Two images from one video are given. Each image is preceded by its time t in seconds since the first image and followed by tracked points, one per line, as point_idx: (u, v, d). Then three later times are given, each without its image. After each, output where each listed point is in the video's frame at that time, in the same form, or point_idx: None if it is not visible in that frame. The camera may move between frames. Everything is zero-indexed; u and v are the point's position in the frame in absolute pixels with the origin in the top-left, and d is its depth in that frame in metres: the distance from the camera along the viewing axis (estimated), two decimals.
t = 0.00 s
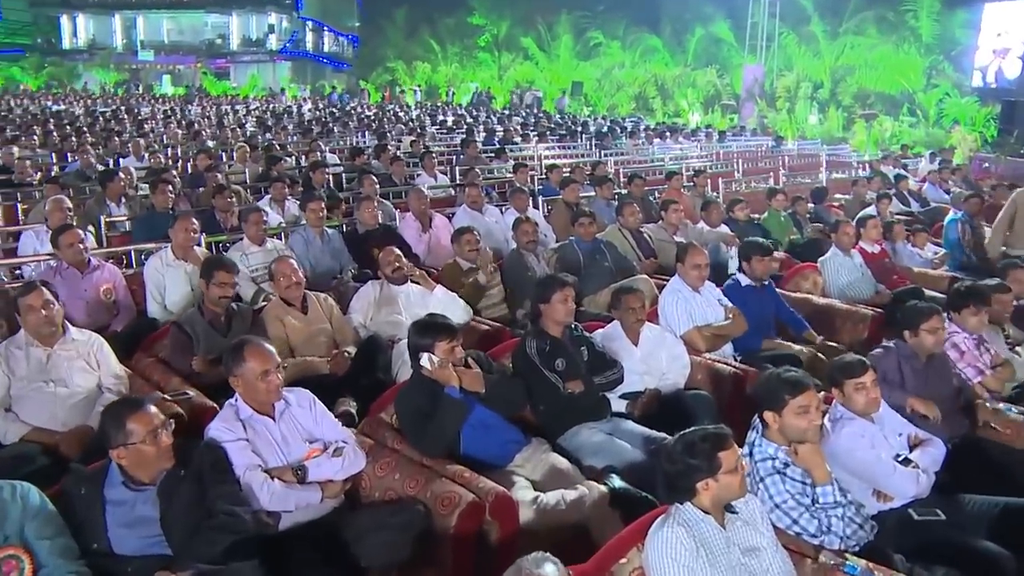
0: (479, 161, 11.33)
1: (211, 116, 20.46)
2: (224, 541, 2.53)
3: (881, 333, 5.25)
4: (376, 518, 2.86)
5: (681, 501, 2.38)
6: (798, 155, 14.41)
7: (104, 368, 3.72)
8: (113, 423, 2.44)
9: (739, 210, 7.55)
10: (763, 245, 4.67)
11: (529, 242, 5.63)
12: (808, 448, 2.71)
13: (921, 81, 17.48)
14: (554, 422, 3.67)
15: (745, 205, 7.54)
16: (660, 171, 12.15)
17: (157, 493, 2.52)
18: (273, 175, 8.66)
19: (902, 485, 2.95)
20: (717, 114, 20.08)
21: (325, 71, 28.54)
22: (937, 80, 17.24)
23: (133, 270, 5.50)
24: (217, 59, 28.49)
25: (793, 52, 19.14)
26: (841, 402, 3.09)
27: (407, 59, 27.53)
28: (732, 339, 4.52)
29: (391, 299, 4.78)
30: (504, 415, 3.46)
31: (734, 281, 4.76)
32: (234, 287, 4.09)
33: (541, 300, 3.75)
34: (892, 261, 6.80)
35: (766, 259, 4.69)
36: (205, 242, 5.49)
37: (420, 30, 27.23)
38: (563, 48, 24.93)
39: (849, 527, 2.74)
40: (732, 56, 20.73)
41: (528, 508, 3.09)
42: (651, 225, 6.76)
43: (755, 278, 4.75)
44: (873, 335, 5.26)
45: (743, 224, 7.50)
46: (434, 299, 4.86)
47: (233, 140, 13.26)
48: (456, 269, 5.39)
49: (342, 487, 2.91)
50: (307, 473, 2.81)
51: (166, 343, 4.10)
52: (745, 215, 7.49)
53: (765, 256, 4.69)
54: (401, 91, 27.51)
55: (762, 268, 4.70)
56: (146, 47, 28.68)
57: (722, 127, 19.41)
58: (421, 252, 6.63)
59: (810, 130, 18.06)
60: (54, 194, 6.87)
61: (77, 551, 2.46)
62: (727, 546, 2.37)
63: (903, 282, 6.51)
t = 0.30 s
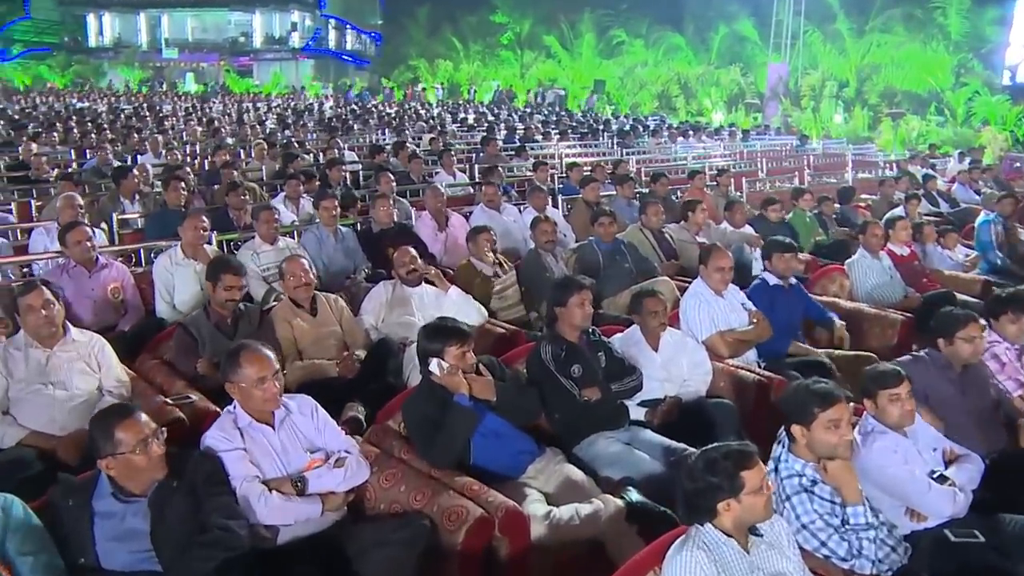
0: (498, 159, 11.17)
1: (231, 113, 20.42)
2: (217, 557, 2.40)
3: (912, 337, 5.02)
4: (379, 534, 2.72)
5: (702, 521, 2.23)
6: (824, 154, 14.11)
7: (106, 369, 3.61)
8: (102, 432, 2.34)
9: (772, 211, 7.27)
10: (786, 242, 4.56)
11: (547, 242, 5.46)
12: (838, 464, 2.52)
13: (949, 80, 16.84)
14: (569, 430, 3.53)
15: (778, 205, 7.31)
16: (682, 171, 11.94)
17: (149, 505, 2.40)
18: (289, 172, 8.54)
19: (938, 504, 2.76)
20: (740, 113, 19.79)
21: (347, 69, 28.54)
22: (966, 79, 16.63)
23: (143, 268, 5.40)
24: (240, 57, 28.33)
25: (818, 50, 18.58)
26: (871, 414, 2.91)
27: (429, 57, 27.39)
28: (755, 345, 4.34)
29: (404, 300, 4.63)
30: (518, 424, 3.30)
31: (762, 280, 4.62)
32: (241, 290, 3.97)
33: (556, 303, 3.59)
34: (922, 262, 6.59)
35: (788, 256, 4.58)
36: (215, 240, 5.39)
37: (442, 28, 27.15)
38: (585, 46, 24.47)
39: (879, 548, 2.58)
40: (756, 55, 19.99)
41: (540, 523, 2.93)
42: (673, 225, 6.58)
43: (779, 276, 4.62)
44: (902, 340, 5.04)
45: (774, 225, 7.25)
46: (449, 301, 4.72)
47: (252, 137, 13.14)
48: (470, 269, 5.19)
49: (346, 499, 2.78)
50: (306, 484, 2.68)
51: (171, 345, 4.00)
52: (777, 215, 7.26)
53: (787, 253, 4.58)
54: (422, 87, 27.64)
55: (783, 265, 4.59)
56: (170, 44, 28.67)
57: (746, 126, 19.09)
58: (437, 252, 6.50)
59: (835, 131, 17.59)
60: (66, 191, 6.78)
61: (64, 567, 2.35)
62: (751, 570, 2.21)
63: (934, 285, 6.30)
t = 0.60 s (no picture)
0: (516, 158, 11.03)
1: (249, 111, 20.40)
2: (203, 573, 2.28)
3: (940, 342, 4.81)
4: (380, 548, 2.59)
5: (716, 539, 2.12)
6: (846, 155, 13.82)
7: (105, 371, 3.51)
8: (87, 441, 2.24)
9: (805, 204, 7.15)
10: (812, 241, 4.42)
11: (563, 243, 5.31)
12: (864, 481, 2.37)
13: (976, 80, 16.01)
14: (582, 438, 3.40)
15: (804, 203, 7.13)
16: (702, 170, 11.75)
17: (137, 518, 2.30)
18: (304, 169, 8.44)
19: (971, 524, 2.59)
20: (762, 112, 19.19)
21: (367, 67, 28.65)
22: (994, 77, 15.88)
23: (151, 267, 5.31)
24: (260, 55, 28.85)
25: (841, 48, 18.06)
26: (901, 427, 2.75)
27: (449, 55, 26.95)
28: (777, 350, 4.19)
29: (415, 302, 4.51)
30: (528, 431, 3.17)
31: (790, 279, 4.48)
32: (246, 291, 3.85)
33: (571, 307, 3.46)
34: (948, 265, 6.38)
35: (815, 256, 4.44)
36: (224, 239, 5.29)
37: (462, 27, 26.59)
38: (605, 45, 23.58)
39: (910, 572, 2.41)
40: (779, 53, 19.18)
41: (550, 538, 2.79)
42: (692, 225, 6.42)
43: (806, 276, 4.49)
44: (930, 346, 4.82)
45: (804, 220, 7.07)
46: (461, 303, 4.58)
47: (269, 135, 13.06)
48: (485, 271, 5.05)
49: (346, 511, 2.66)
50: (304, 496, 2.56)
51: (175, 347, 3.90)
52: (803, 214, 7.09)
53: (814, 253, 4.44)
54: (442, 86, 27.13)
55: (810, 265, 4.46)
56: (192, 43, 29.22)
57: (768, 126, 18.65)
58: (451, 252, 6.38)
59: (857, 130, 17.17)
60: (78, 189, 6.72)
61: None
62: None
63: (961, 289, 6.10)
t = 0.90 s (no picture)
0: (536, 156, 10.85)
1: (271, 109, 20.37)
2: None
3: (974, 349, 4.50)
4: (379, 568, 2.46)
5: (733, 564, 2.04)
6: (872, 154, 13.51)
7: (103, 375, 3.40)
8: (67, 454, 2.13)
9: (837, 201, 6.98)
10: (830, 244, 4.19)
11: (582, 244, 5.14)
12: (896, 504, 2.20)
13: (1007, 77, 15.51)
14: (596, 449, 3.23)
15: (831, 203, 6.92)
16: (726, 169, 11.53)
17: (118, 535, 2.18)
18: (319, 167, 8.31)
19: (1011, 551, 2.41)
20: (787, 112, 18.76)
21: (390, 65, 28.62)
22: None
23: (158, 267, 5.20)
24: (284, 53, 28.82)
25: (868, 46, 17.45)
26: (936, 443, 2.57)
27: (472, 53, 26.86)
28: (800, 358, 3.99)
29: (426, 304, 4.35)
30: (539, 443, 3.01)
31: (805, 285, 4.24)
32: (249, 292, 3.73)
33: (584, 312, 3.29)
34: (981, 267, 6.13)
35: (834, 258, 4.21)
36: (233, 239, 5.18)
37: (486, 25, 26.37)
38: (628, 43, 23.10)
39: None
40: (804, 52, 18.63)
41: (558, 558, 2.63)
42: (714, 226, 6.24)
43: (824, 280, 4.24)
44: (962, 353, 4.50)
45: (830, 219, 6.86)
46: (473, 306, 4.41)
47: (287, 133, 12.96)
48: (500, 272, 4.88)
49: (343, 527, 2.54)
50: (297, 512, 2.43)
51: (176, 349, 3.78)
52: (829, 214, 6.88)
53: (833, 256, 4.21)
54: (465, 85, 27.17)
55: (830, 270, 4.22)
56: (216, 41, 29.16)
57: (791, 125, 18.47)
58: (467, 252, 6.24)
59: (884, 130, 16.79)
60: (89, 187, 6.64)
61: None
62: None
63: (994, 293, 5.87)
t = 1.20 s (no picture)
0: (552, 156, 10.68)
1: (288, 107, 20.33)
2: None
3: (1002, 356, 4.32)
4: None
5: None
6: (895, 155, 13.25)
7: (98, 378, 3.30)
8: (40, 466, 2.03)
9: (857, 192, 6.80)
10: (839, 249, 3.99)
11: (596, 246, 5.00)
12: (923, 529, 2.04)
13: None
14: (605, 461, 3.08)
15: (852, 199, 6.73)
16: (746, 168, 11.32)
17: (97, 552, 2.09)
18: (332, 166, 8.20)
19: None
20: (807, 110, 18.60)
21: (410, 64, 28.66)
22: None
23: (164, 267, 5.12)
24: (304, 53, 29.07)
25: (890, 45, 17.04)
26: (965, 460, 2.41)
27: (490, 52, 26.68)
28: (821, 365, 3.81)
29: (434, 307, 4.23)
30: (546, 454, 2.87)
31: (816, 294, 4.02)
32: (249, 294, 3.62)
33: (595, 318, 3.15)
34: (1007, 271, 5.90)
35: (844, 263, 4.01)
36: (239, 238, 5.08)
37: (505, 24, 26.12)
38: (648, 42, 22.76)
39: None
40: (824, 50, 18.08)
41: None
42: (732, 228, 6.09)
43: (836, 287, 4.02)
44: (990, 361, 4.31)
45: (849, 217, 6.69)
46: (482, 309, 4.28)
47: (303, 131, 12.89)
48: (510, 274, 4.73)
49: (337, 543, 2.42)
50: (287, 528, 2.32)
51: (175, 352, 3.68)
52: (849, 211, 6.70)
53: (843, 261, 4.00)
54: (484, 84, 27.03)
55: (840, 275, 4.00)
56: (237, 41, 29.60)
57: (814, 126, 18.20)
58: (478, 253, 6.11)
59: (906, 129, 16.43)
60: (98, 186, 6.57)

——

▶ EXERCISE OBJECTIVE
Go back to the listing above and reproduce, exactly, the stretch from the line bearing "37: (420, 30, 27.23)" through the line bearing "0: (498, 159, 11.17)", without its pictures.

▶ TASK ANSWER
37: (420, 30, 27.23)
38: (563, 48, 24.93)
39: (849, 527, 2.74)
40: (732, 56, 20.73)
41: (528, 508, 3.09)
42: (651, 225, 6.76)
43: (755, 278, 4.75)
44: (873, 335, 5.26)
45: (743, 224, 7.50)
46: (434, 299, 4.86)
47: (233, 140, 13.26)
48: (456, 269, 5.39)
49: (342, 487, 2.91)
50: (307, 473, 2.81)
51: (166, 343, 4.10)
52: (745, 215, 7.49)
53: (765, 256, 4.69)
54: (401, 91, 27.51)
55: (762, 268, 4.70)
56: (146, 47, 28.68)
57: (722, 127, 19.41)
58: (421, 252, 6.63)
59: (810, 130, 18.06)
60: (54, 194, 6.87)
61: (77, 551, 2.46)
62: (727, 546, 2.37)
63: (903, 282, 6.51)
t = 0.30 s
0: (498, 159, 11.17)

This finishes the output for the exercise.